Content starts

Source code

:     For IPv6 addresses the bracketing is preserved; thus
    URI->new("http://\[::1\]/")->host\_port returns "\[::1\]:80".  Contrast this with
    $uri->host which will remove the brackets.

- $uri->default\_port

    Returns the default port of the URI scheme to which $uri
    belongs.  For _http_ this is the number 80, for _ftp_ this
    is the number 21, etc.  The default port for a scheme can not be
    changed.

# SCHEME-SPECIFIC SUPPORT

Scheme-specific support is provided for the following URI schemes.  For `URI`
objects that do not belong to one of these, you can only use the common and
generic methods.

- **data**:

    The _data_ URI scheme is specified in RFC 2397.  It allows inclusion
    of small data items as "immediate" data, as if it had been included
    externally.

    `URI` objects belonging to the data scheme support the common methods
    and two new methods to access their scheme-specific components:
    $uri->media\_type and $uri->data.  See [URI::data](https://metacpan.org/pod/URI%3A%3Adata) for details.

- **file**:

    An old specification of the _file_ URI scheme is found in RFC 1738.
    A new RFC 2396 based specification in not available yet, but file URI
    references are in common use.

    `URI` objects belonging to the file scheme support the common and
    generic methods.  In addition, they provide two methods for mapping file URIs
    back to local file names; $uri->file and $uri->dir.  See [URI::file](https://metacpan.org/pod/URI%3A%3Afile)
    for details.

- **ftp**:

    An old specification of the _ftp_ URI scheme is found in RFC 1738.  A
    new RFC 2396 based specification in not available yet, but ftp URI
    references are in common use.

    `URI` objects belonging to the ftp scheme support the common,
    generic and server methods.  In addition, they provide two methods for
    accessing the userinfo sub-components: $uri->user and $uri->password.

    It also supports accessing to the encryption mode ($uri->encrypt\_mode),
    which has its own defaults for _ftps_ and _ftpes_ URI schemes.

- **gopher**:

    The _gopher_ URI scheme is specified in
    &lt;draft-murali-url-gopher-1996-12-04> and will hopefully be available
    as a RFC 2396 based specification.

Content ends

- Task description -
Scan the listing for the word "they". Copy every line in which it appears.

- Answer space -
    generic methods.  In addition, they provide two methods for mapping file URIs
    generic and server methods.  In addition, they provide two methods for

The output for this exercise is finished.